I'd start with a general purpose lens that provides excellent results up close - for me, that's the 150 "S". Should you eventually specialize in table top or macro, you can add a macro at that time. In the interim, you'll be happy with the results. Plus, the infinity shots will be outstanding.

As a final note, you can consider an orange on 4x5 film to be in the macro arena. It might not be 1:1 but it's close

-- Mike Long (, July 19, 1999.

Raven, I absolutely recommend buying a Rodenstock Geronar. I got started in 4x5 about a year ago and bought a 150mm Geronar used in excellent condition for about $250 from KEH ( The Geronar series are, as far as I know, availabe in at least three lengths (90mm, 150mm, and 210mm), and can be bought used just about anywhere. The lens is wonderfully crisp and would give you as much sharpness as you would probably ever need. Sure, if you can afford it, go for a new lens w/ED glass. However, you'll get more bang for your buck with the Geronar than with just about any other lens. Good Luck!
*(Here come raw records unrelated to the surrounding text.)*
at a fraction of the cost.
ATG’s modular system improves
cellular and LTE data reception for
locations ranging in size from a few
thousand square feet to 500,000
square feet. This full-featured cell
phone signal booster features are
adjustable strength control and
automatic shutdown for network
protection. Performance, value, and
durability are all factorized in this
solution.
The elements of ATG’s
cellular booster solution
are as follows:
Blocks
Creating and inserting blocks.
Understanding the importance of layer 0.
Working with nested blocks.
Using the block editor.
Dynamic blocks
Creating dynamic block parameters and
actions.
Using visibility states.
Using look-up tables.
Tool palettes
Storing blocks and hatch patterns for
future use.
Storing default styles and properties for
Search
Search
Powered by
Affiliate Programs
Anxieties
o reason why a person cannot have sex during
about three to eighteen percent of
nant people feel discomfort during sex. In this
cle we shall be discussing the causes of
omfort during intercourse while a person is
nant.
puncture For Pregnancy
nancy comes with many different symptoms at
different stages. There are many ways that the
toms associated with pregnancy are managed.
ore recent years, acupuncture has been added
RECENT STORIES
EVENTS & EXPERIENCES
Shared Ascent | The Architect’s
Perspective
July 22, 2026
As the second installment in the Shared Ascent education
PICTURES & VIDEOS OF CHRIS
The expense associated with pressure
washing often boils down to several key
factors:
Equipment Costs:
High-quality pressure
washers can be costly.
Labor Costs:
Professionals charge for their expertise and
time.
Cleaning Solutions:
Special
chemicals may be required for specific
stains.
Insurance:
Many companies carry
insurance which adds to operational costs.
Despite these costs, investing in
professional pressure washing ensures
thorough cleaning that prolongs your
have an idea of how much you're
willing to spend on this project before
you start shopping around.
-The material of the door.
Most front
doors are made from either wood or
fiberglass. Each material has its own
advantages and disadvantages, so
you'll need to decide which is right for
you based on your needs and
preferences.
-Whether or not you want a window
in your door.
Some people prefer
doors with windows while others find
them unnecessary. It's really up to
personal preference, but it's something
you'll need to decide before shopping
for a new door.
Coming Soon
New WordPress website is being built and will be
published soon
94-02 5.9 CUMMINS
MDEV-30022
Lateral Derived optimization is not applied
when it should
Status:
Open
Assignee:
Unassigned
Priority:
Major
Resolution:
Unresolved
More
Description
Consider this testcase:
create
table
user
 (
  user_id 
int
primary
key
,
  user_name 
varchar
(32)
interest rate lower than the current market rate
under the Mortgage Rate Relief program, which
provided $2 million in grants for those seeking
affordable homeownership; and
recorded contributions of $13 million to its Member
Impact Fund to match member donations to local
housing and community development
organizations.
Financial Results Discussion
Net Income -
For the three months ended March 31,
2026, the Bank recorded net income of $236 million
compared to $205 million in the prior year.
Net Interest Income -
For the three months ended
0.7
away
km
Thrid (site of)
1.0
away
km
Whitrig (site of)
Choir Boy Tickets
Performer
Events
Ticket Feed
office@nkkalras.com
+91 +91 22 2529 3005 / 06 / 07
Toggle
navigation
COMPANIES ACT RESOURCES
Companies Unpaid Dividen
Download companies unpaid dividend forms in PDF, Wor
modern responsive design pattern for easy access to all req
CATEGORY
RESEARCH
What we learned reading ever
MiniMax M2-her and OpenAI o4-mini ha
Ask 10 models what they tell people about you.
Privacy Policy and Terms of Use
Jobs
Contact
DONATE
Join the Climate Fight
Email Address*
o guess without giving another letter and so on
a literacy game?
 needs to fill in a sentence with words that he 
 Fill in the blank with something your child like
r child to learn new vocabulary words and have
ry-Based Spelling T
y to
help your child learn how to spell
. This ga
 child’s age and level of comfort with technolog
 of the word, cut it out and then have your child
-- Dave Munson (, July 22, 1999.

Raven, There are probably dozens of lenses that will do the job for you, assuming the one you select has adequate coverage and is in good working order (shutter accuracy is important when shooting color transparency material). If you want to do something that could quite possibly help you avoid sharpness problems and numerous trade-ins of lenses that were all perfectly fine, test your ground glass alignment! With a used camera, this is particularly important because you don't know what someone else did to the thing in an effort to "improve" it. The addition of brightening screens can, if they're installed incorrectly, throw ground glass focus off by a mile. f64 won't help that problem either! Sometimes, a well meaning person will remove the screen to clean it and lose or forget to replace shims in exactly the same order. This can result in similar misalignment. Read my article in the Nov./Dec. issue of ViewCamera and you'll gain some insight to the importance of all this and perhaps, save yourself a heap of trouble and money! Best of all, you'll get to realize the performance that any of those dozens of lenses are capable of right from the start. I might also suggest downloading a Quick Disc at the following location. This will help tremendously in compensating for bellows extensions needed in doing close up work! Best of luck to you.

-- Robert A. Zeichner (, July 25, 1999.

I suppose it would help if I mentioned that article was in Nov./Dec. 1996 issue of ViewCamera.

-- Robert A. Zeichner (, July 25, 1999.